Impact of Left and Right Ventricular Stroke Work Indices on Mortality after Transcatheter Edge-to-Edge-Repair for Severe Tricuspid Valve Regurgitation

https://doi.org/10.1007/s00392-025-02625-4

Ulrich Hanses (Bremen)1, K. Diehl (Bremen)1, S. Alo (Bremen)1, H. Kerniss (Bremen)1, A. Fach (Bremen)1, J. Schmucker (Bremen)1, S. Rühle (Bremen)1, C. Frerker (Lübeck)2, I. Eitel (Lübeck)2, H. Wienbergen (Bremen)1, R. Hambrecht (Bremen)1, R. Osteresch (Bremen)1

1Bremer Institut für Herz- und Kreislaufforschung (BIHKF) Bremen, Deutschland; 2Universitätsklinikum Schleswig-Holstein Medizinische Klinik II / Kardiologie, Angiologie, Intensivmedizin Lübeck, Deutschland

 

Background: Transcatheter edge-to-edge repair (T-TEER) for severe tricuspid regurgitation (TR) is an emerging treatment option for patients at high surgical risk. While both left and right ventricular stroke work indices (LVSWI and RVSWI) reflect cardiac function, their relative impact on survival following T-TEER remains underexplored.

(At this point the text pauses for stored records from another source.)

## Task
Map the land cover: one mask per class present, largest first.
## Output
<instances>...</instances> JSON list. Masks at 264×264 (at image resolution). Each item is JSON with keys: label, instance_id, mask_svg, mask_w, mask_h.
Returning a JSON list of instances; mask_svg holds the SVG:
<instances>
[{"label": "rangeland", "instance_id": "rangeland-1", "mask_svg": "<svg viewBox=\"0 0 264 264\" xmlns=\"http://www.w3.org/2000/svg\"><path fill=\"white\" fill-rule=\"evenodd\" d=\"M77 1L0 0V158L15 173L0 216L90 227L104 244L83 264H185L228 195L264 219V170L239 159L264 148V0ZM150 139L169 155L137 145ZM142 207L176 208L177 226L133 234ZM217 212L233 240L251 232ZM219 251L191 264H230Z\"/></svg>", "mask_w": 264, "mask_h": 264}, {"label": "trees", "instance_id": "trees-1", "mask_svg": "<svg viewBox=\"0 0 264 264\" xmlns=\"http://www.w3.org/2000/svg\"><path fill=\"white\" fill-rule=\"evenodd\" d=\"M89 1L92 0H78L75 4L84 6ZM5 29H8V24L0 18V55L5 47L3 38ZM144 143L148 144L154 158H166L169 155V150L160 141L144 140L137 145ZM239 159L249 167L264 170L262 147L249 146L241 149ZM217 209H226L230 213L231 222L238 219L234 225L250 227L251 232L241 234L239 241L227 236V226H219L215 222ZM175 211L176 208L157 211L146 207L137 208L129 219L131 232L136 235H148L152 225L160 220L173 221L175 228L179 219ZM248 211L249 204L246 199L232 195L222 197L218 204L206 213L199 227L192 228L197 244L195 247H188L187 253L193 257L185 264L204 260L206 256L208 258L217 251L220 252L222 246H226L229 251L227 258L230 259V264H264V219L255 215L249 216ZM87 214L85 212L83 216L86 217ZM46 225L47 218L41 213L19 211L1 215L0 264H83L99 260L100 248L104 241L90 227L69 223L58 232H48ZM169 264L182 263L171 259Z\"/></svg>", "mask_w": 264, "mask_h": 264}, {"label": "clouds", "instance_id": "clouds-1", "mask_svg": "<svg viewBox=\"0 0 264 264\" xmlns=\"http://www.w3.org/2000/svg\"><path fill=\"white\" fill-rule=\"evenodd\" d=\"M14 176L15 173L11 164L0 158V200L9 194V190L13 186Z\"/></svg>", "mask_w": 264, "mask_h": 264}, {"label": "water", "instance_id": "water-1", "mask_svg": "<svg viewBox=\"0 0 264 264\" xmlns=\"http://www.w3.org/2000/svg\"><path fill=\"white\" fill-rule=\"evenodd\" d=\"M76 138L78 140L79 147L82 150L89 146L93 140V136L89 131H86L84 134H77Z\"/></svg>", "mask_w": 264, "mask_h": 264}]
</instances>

Objective: This study aimed to assess the prognostic significance of LVSWI and RVSWI on all-cause mortality after T-TEER for severe TR.

Methods: Consecutive patients with severe TR who underwent T-TEER between August 2020 and May 2024 were included and followed prospectively. Patients were stratified into four groups based on median LVSWI (26.8 g/m-1/m²) and RVSWI (5.9 g/m-1/m²): high-LVSWI/high-RVSWI, high-LVSWI/low-RVSWI, low-LVSWI/high-RVSWI and low-LVSWI/low-RVSWI. Primary endpoint was defined as all-cause mortality during a mean follow-up period of 12 ± 9 months. LVSWI and RVSWI were calculated as: LVSWI = (mean arterial pressure – pulmonary capillary wedge pressure) × stroke volume index (SVI) × 0.0136 = g/m-1/m², and RVSWI = (mean pulmonary artery pressure – right atrial pressure) × SVI × 0.0136 = g/m-1/m². The prognostic values of LVSWI and RVSWI were evaluated using receiver operator characteristic (ROC) analysis, Kaplan-Meier survival analysis, and Cox proportional-hazards regression with covariate adjustment.

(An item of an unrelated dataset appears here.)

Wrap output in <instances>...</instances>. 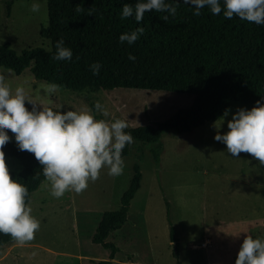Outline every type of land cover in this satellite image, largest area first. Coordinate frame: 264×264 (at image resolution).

Results: The study included 144 patients (mean age 81 ± 6 years, 56% female, median logistic EuroSCORE 13% [IQR 8–23]). At long-term follow-up all-cause mortality was 37 (28%), predominantly observed in patients with low LVSWI (73% of deaths). ROC analysis revealed that LVSWI demonstrated superior discriminatory power compared to RVSWI (area under curve [AUC]: 0.68, 95% confidence interval (CI): 0.59–0.78 vs. 0.58, 95% CI: 0.47–0.68). Kaplan-Meier survival curves indicated significantly lower survival rates for patients in the low-LVSWI groups (log-rank p < 0.001). In Cox regression analysis, low LVSWI was identified as an independent predictor of all-cause mortality (hazard ratio [HR] 0.44, 95% CI: 0.27–0.71, p < 0.001), while RVSWI was not (HR 0.56, 95% CI: 0.11–2.97, p = 0.5).

Conclusions: LVSWI is a significant predictor of all-cause mortality following T-TEER for severe TR, suggesting its utility in risk stratification and patient selection. The influence of LVSWI on survival was notably greater than that of RVSWI.